The timing matters. The Grand Paris Express construction project has generated an extraordinary volume of photographic documentation — site surveys, progress reports, environmental impact imagery — spread across the Société du Grand Paris and at least six partner prefectures. With Line 15 South now operational and work on Lines 16 and 17 entering their most intensive phases, the volume of new image files entering public databases each week runs into the thousands. Duplicates accumulate fast when multiple contractors and agencies are shooting the same sites independently and uploading without coordination.

How Paris Compares to Amsterdam and Seoul

By the standards of comparable cities, Paris is a middling performer. Amsterdam's Stadsarchief completed a full deduplication of its municipal photo archive in 2023, using open-source perceptual hashing tools developed in partnership with the University of Amsterdam. The Dutch city reduced its active image library by roughly 28 percent over eighteen months, cutting storage costs and dramatically improving search precision for planners and journalists alike. Seoul's city government went further, embedding automated duplicate-detection software directly into its upload pipelines in 2022, meaning near-duplicate images are flagged before they enter the archive rather than years after the fact.

Paris has not yet moved to that pre-emptive model. The Bibliothèque nationale de France, which holds the national photographic archive at its François-Mitterrand site in the 13th arrondissement, operates a more advanced deduplication system than most city agencies — but its mandate stops at the national collection. Municipal agencies fall under different governance, and the Mairie's Direction de la Transformation Numérique has been pushing for a unified protocol since at least early 2024 without a binding agreement in place. London's equivalent body, the Greater London Authority's Digital Team, ran a comparable inter-agency coordination initiative in 2021 but encountered similar jurisdictional friction, and progress there has been incremental rather than transformative.

The practical stakes extend beyond storage bills. Duplicate images sitting in public procurement databases can delay planning approvals: if two versions of the same site photograph carry different metadata — different dates, different GPS tags — they can generate conflicting records that require manual resolution by officials at the Préfecture de la Région Île-de-France. The Atelier Parisien d'Urbanisme, the city's planning agency based near the Hôtel de Ville, flagged this as a live operational problem in a technical note circulated to partner agencies in March 2025, according to publicly available procurement documents from that period.

What Happens Next — and What It Means in Practice

The Direction de la Transformation Numérique is expected to put a tender for a unified image-management platform before the city council's finance committee before the end of the third quarter of 2026. If approved, the system would eventually connect databases held by the Société du Grand Paris, the Mairie's cultural directorate, and the regional authority, creating a single point of deduplication for all publicly funded photographic content generated in the capital.

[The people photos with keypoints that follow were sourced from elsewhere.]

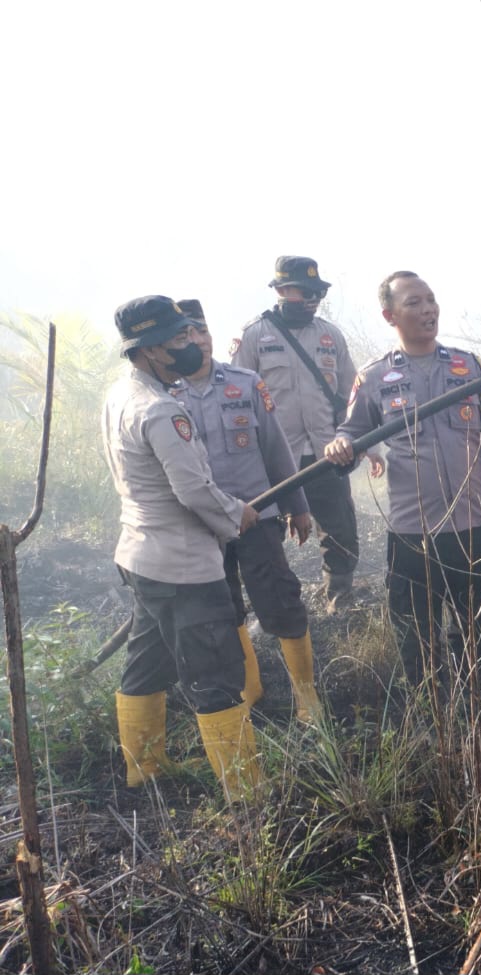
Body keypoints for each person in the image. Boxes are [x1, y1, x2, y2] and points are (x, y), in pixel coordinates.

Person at [325, 272, 481, 693]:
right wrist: (341, 445)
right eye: (414, 302)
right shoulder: (374, 377)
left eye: (431, 300)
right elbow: (351, 431)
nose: (428, 309)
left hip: (472, 530)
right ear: (390, 315)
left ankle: (478, 710)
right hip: (410, 535)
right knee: (416, 640)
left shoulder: (471, 367)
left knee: (478, 634)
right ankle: (429, 714)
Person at [103, 295, 262, 800]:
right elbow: (193, 490)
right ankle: (247, 792)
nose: (192, 345)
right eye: (178, 340)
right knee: (214, 672)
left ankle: (145, 770)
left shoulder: (119, 395)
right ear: (148, 351)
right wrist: (237, 513)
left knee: (148, 659)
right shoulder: (162, 410)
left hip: (140, 557)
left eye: (190, 334)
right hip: (182, 565)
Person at [174, 299, 323, 722]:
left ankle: (306, 697)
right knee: (223, 608)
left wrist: (298, 507)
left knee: (280, 600)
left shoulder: (246, 383)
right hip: (201, 527)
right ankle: (250, 688)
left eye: (200, 330)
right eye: (184, 335)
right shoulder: (164, 397)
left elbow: (276, 450)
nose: (197, 341)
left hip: (258, 517)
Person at [232, 256, 360, 611]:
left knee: (339, 527)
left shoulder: (330, 335)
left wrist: (359, 439)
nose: (310, 300)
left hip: (325, 452)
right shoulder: (254, 336)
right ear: (281, 290)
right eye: (302, 292)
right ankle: (274, 606)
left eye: (315, 293)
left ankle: (340, 597)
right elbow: (237, 399)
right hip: (273, 458)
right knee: (266, 533)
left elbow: (350, 393)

For residents and small businesses who submit photographic evidence to planning or licensing authorities — a growing requirement following regulatory changes introduced in January 2026 — the immediate advice from the Direction des Affaires Culturelles is straightforward: submit images with full EXIF metadata intact, avoid recompressing files, and use the Mairie's dedicated upload portal at paris.fr rather than emailing attachments, which strip location data and increase the probability that a file will be logged twice. The portal applies a basic hash-check on upload, a feature added quietly in November 2025.

Whether a binding inter-agency agreement materialises before the summer recess is uncertain. Amsterdam took three attempts over five years before its archivists and IT departments agreed on a common standard. Paris, with its layered governance and the ongoing pressure of Grand Paris Express documentation demands, may find the process no smoother.